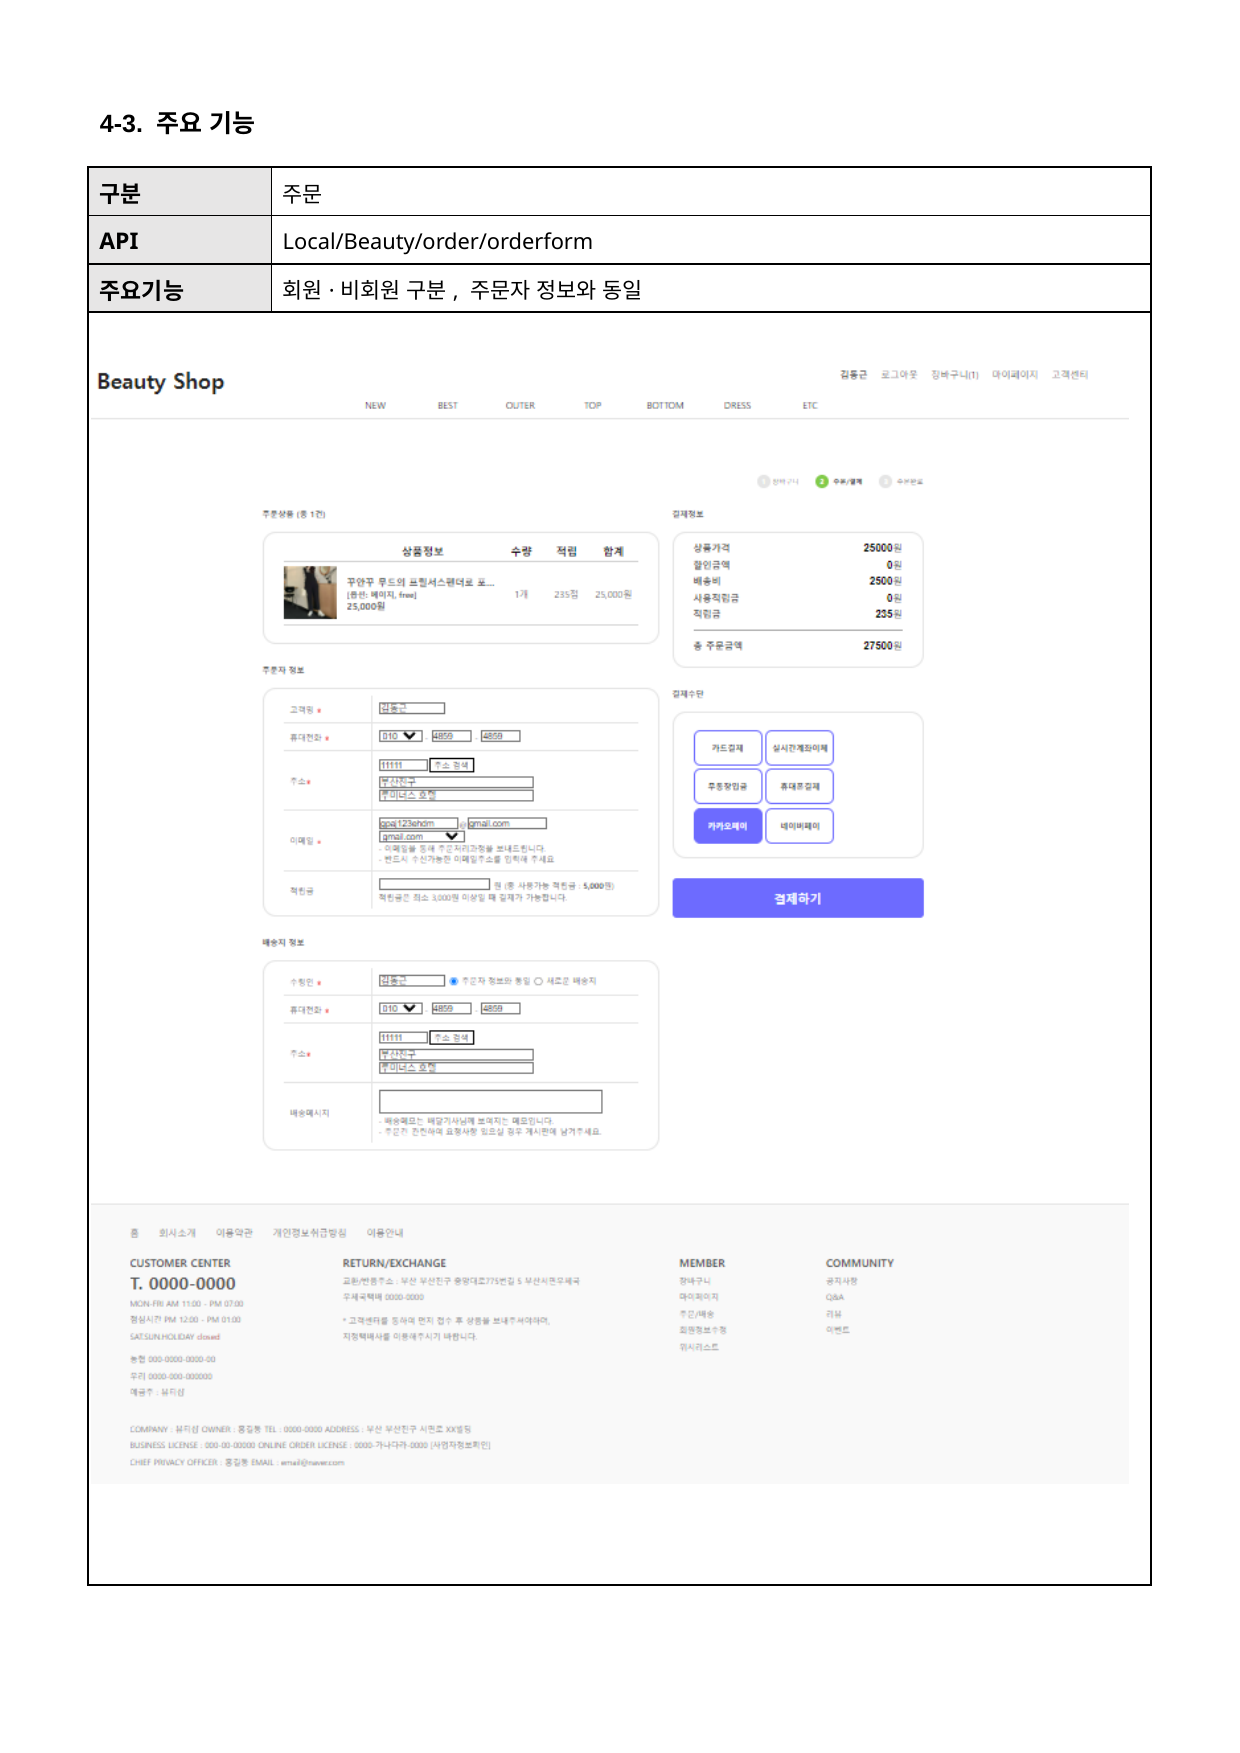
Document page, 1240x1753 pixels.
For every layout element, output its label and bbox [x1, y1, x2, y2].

* * *

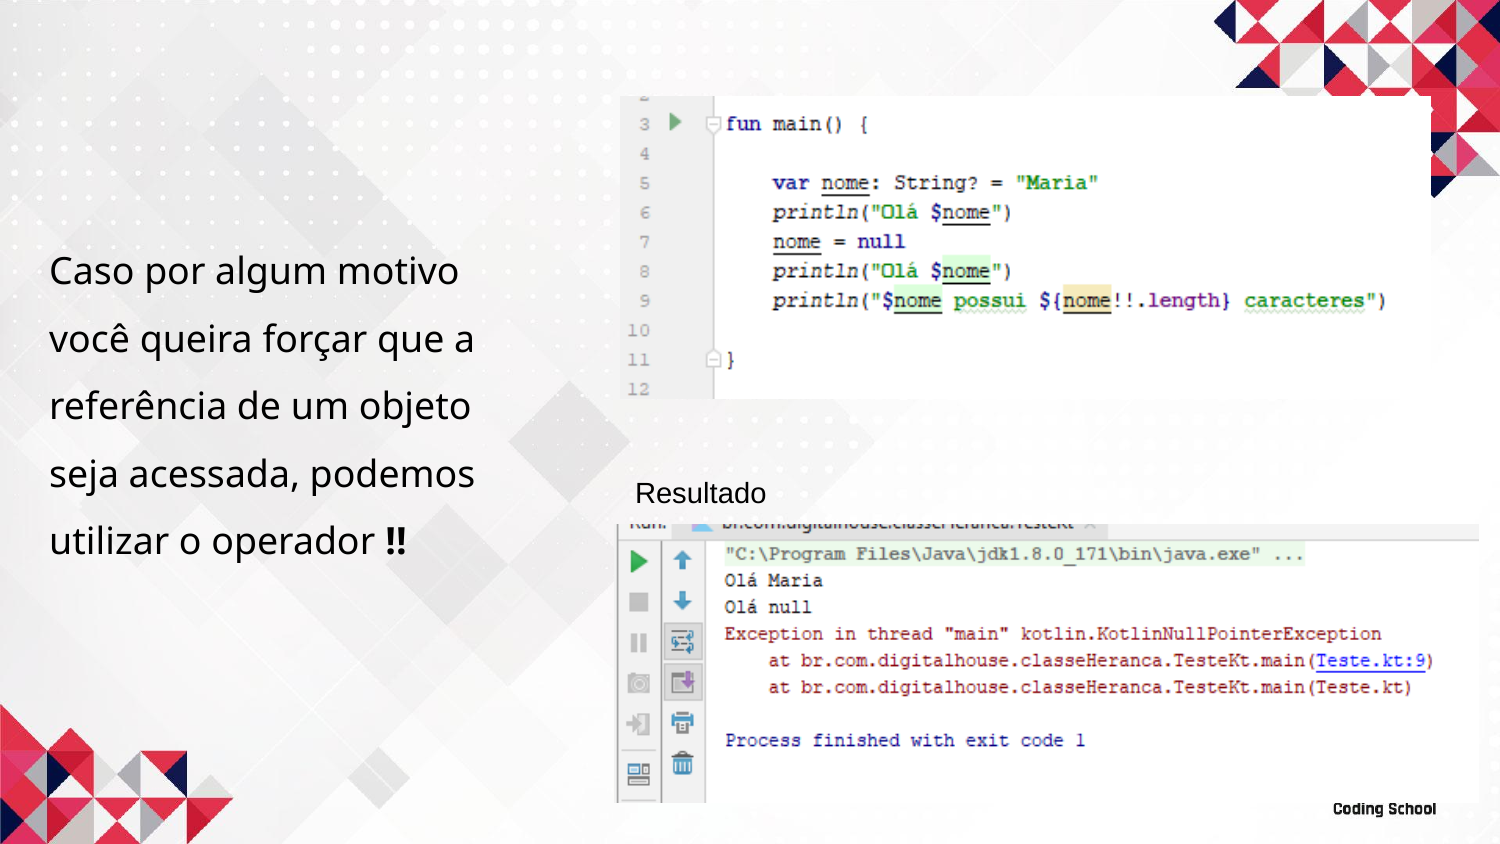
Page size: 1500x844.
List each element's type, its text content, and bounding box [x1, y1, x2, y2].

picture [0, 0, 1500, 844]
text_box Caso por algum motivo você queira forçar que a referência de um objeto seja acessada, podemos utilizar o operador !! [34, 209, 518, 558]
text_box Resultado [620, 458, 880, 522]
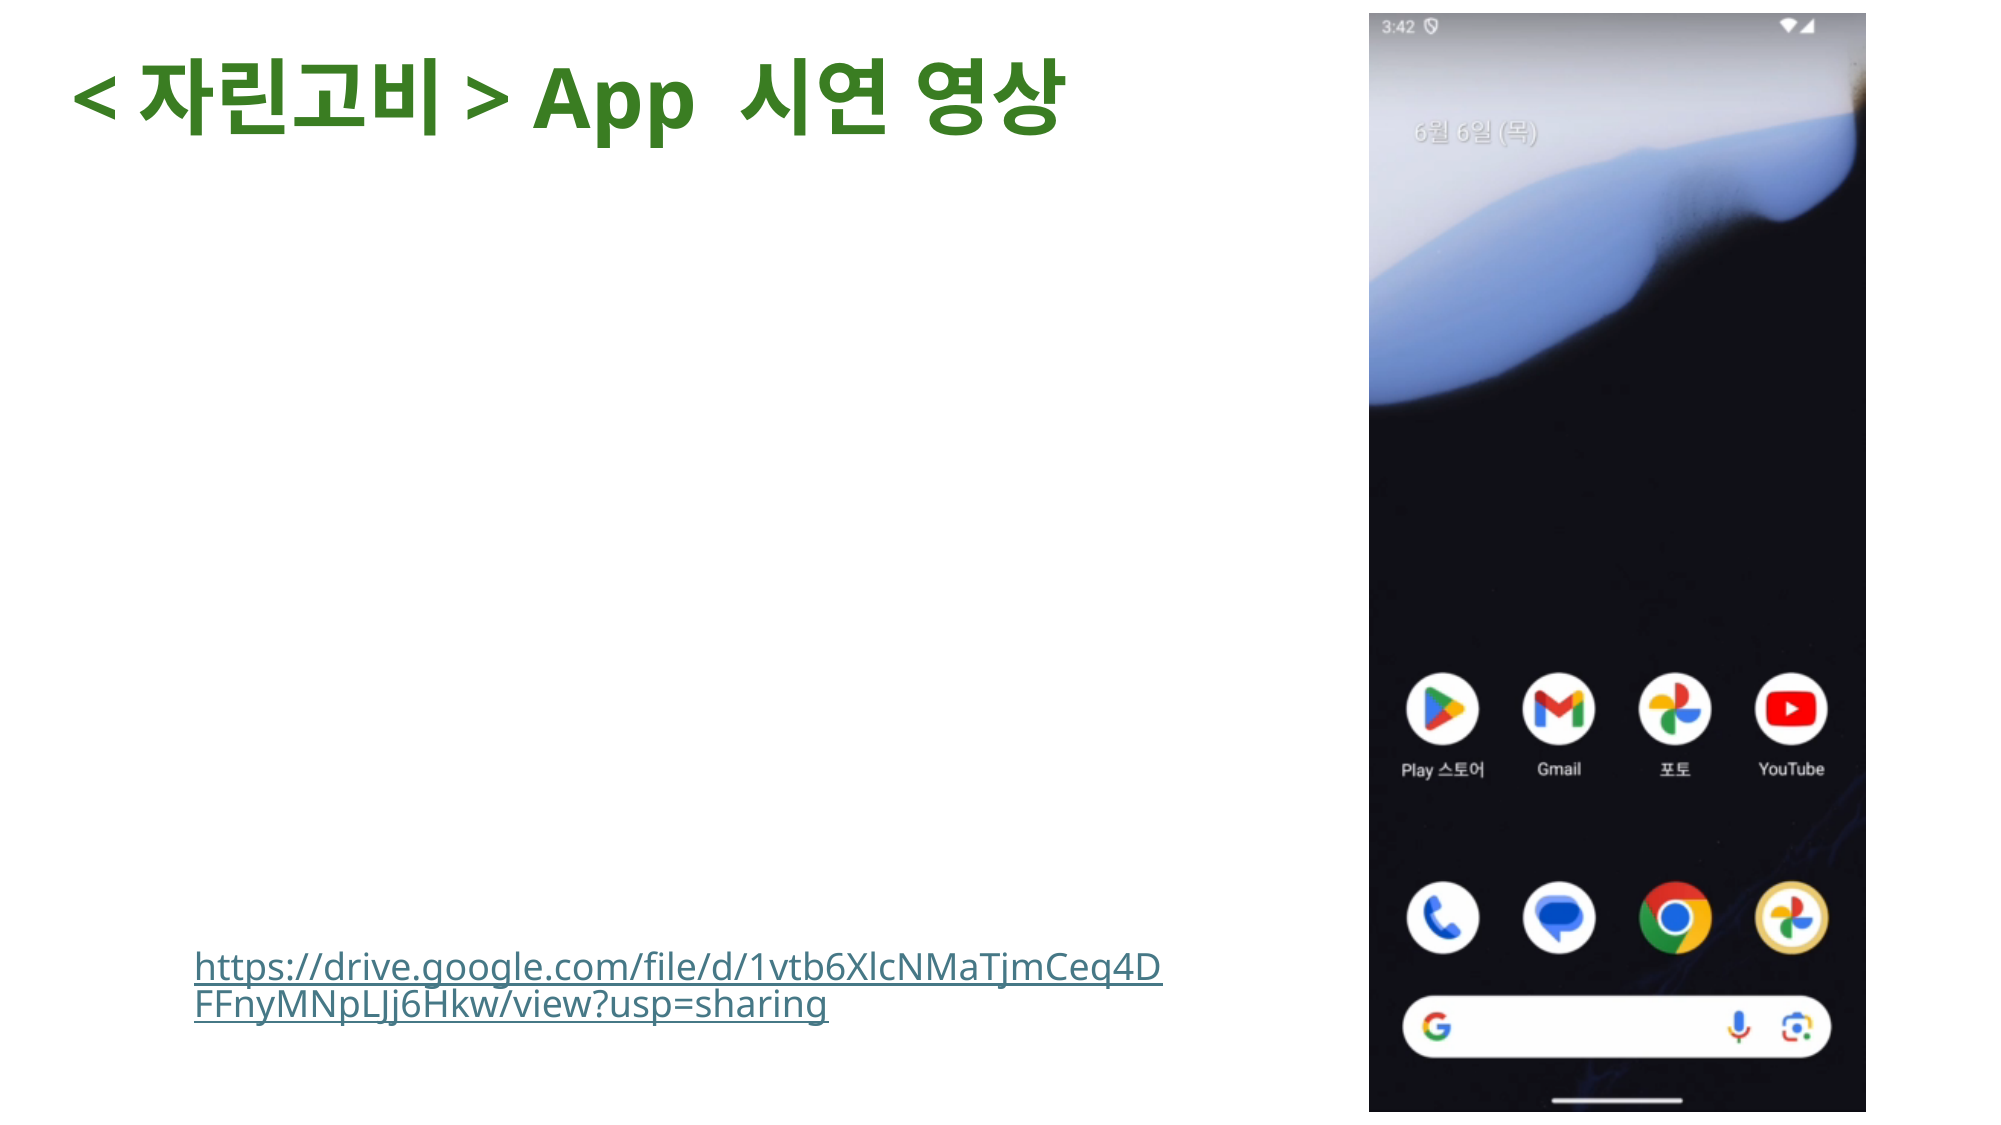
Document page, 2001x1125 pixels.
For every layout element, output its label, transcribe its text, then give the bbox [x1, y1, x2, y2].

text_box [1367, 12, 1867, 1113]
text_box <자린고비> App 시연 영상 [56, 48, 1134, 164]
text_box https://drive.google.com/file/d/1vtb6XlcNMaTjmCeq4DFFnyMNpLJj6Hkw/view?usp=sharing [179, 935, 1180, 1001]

Directions: What lines in the entries above include the string "Document"? Return each one.

Exercise solution:
Document page, 1240x1753 pixels.
Document page, 2001x1125 pixels.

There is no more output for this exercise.